Bellas Francesas : un bilan réjouissant !

 

Du 21 au 25 mars 2017 s’est déroulée en Colombie la 5ème édition du festival littéraire Bellas Francesas dans diverses institutions académiques et culturelles prestigieuses. Nourri de l’expérience de 15 ans de sa grande sœur française, le festival Bellas Latinas, et fort du succès des quatre éditions précédentes dans le Cône Sud, le Bellas Francesas a poursuivi son voyage latino-américain à la rencontre des colombiens. Cette cinquième édition s’inscrit pleinement dans la célébration de l’année croisée France-Colombie et dans ses objectifs de partage et de dialogue entre nos deux pays.

La littérature, comme le cinéma, la musique et l’art en général, nous offre de précieux éclairages culturels qui sont autant de clefs pour déchiffrer les réalités multiformes des sociétés latino-américaines, pour nourrir les imaginaires, effacer les frontières géographiques, culturelles et psychologiques, faire dialoguer les savoirs et dépasser les représentations stéréotypées.

Cette année, le festival a donc accueilli pendant une semaine trois écrivains français dont certains livres sont traduits en espagnol :  Carole Zalberg (éd. Grasset), Stéphane Chaumet (éd. Seuil) et Frédéric Couderc (éd.
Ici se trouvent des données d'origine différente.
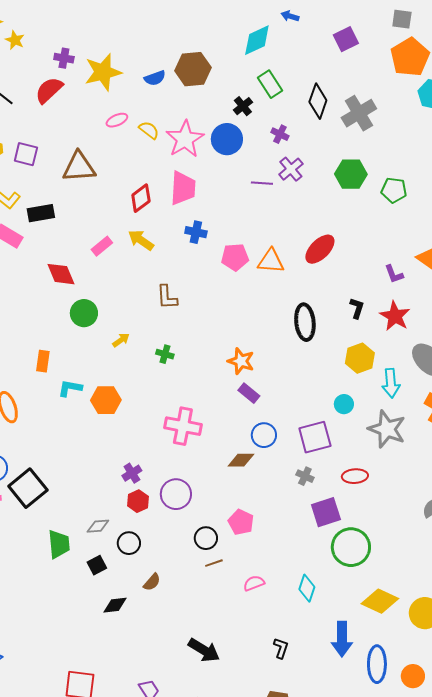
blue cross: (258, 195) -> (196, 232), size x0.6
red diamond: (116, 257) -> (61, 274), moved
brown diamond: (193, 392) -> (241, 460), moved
Héloïse d’Ormesson).

Le mardi 21 mars, María del Rosario Aguilar Perdomo, directrice du département de littérature de la prestigieuse Université Nationale, nous ouvrait les portes du magnifique bâtiment circulaire en briques roses de la faculté de Sciences Humaines, œuvre du grand architecte colombien Rogelio Salmona. C’est dans ce très beau bâtiment aux courbes et ouvertures poétiques figurant une lointaine Alhambra propice à la réflexion et au dialogue culturel, que nos trois écrivains français échangèrent durant près de deux heures avec deux écrivains colombiens, Lina María Pérez et Alfonso Carvajal, répondant aux questions d’une autre écrivaine colombienne, Alejandra Jaramillo, enseignante du département de littérature.
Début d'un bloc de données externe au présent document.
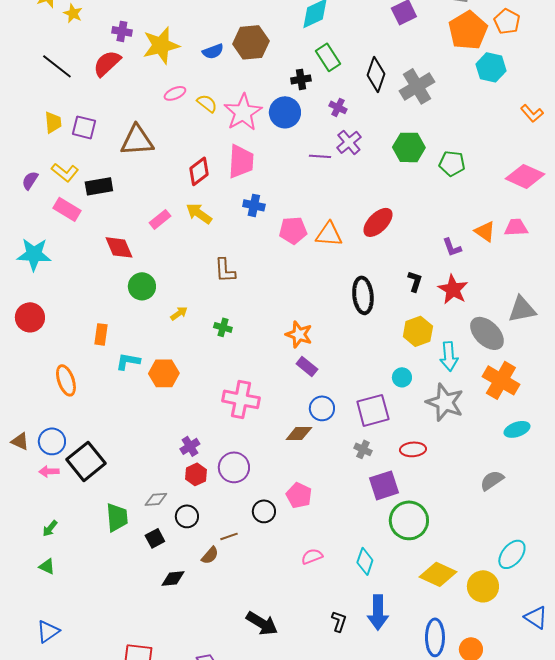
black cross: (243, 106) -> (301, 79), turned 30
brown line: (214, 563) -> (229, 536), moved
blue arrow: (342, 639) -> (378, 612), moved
En fin d’après-midi, le festival se poursuivait dans l’intimité de la Casa Tomada, vieille maison labyrinthique du quartier de Palermo, littéralement « prise par les livres » et transformée en librairie-café dans un double clin d’œil délicieux à l’Argentine. Au dernier étage de cette curieuse librairie, dans une petite salle au toit pointu évoquant une chapelle où trônent de magnifiques portraits de très grandes figures de la littérature, Stéphane Chaumet a présenté à un public de fidèles son anthologie bilingue Vientre de luz (Ventre de lumière), qui réunit les voix de quatorze poètes colombiennes et celle du poète Raúl Gomez Jattin. 
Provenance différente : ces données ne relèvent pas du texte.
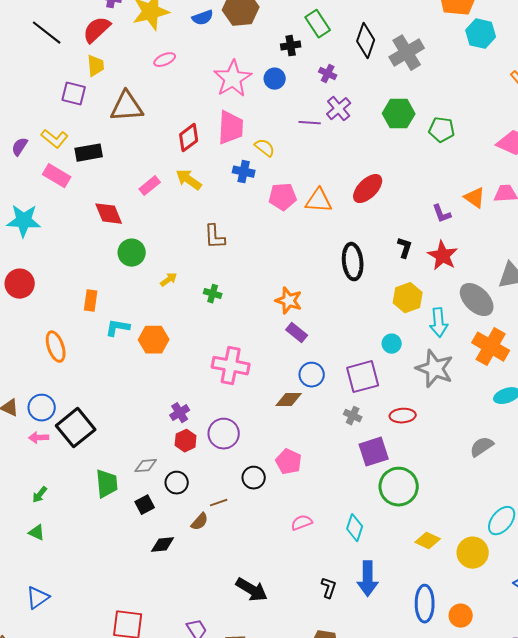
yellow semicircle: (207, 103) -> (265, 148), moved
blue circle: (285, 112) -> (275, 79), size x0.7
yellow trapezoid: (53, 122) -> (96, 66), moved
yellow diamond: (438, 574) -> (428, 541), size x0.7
Amparo Osorio, Eugenia Sánchez Nieto, Mery Yolanda Sánchez, Yirama Castaño, Fadir Delgado, Margarita Losada Vargas, Alexandra Espinosa, Melibea Garavito, huit des quatorze poètes de l’anthologie éditée et traduite par Stéphane Chaumet, nous ont régalés de leurs voix et de leurs poèmes. Nos trois auteurs français ont créé par leur lecture en miroir des poèmes en français un dialogue musical entre les langues. Un immense merci à Ana María Aragón de nous avoir ouvert les portes de sa librairie, pour cet inoubliable moment de poésie, dans ce lieu magique !

Le lendemain matin, l’Université Pontificia Javeriana qui a accueilli pendant une semaine les Assises du Français invitait les trois écrivains pour deux heures de lecture bilingue devant des étudiants futurs enseignants de français.